■ THE PROBLEM
Exactly the lines below starting at the line with "This Inception Impact" and ending at the line with "4. All changes" are wanted, with both ends included. Leave out the pictures and add no other lines.

-------- SOURCE DATA --------

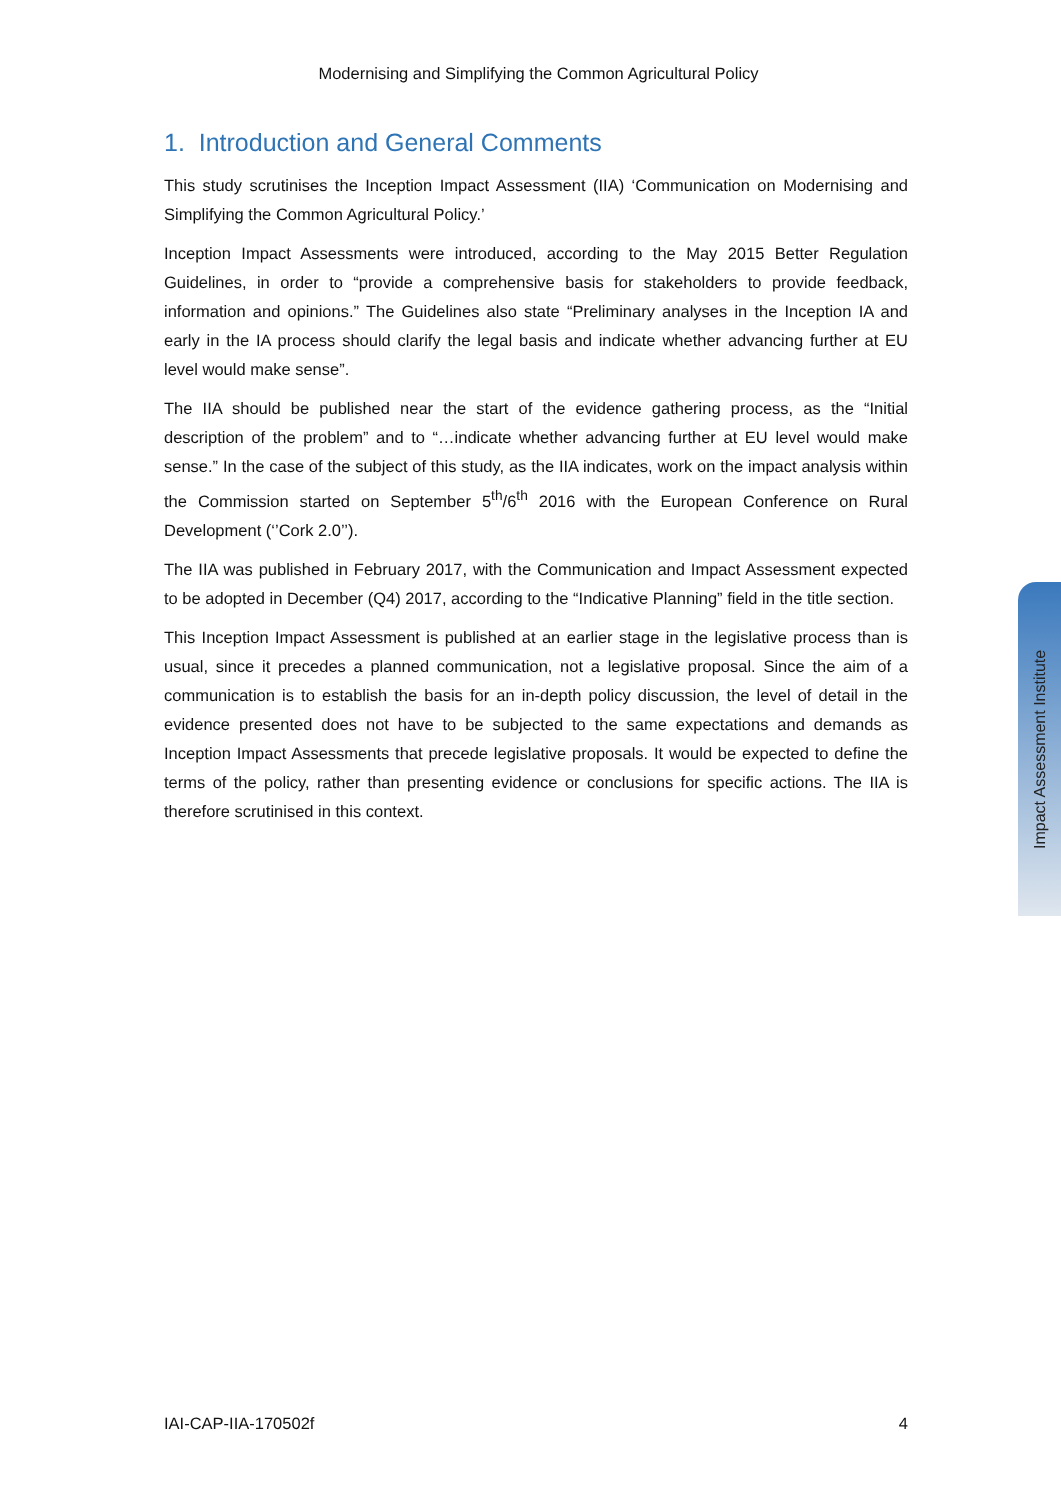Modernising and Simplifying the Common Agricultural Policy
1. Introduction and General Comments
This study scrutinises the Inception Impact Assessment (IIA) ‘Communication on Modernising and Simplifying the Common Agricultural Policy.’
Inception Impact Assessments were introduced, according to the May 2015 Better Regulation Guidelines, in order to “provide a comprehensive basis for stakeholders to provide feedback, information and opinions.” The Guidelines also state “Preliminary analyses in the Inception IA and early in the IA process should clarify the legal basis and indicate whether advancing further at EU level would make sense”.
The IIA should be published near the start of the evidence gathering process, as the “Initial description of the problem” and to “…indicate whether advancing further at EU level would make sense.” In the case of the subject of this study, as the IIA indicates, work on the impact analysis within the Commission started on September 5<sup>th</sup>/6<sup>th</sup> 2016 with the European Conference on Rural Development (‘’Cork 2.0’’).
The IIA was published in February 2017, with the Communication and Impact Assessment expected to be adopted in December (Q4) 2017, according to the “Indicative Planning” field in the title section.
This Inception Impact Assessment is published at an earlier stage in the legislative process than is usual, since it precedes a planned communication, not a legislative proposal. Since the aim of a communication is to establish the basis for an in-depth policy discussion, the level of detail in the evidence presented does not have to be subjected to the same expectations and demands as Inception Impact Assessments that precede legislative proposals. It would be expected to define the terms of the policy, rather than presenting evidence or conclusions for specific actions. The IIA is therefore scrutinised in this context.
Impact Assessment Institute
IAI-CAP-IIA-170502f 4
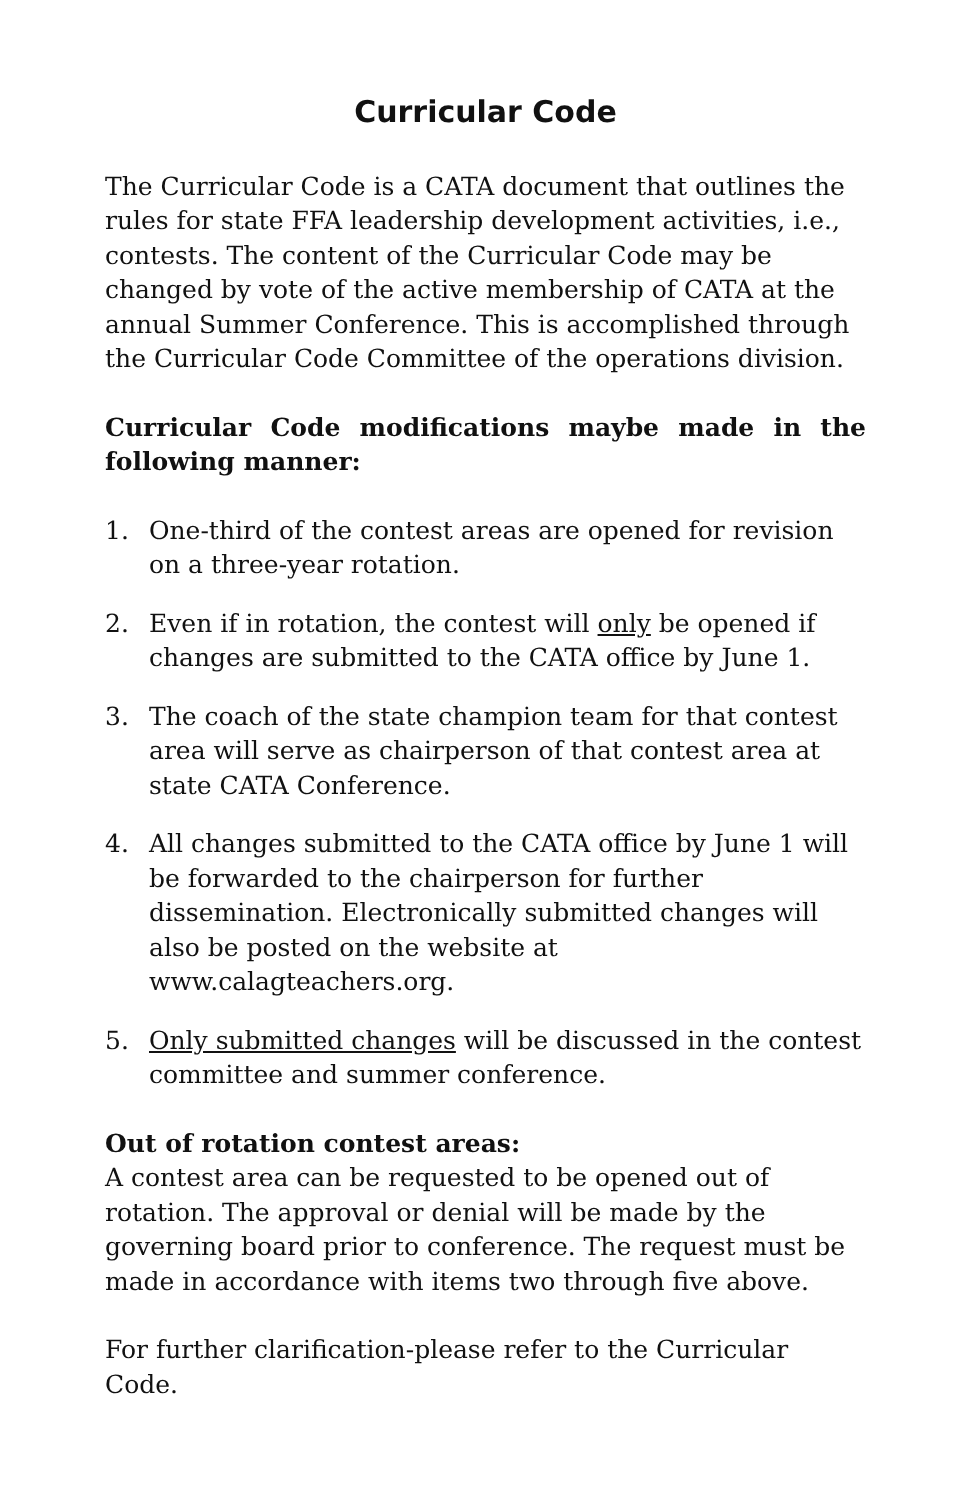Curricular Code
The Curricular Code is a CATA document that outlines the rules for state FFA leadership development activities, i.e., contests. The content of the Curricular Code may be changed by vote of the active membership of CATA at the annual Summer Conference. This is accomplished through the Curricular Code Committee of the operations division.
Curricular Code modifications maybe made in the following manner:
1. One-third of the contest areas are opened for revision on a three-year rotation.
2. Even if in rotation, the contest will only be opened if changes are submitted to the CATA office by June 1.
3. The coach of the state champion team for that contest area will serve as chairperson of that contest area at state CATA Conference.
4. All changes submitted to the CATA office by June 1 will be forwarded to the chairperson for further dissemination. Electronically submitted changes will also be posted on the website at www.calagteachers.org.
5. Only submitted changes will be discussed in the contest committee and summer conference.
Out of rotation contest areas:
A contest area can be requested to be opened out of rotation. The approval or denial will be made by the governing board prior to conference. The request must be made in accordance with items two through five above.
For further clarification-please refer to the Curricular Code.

--------

■ RESULT
This Inception Impact Assessment is published at an earlier stage in the legislative process than is usual, since it precedes a planned communication, not a legislative proposal. Since the aim of a communication is to establish the basis for an in-depth policy discussion, the level of detail in the evidence presented does not have to be subjected to the same expectations and demands as Inception Impact Assessments that precede legislative proposals. It would be expected to define the terms of the policy, rather than presenting evidence or conclusions for specific actions. The IIA is therefore scrutinised in this context.
Impact Assessment Institute
IAI-CAP-IIA-170502f 4
Curricular Code
The Curricular Code is a CATA document that outlines the rules for state FFA leadership development activities, i.e., contests. The content of the Curricular Code may be changed by vote of the active membership of CATA at the annual Summer Conference. This is accomplished through the Curricular Code Committee of the operations division.
Curricular Code modifications maybe made in the following manner:
1. One-third of the contest areas are opened for revision on a three-year rotation.
2. Even if in rotation, the contest will only be opened if changes are submitted to the CATA office by June 1.
3. The coach of the state champion team for that contest area will serve as chairperson of that contest area at state CATA Conference.
4. All changes submitted to the CATA office by June 1 will be forwarded to the chairperson for further dissemination. Electronically submitted changes will also be posted on the website at www.calagteachers.org.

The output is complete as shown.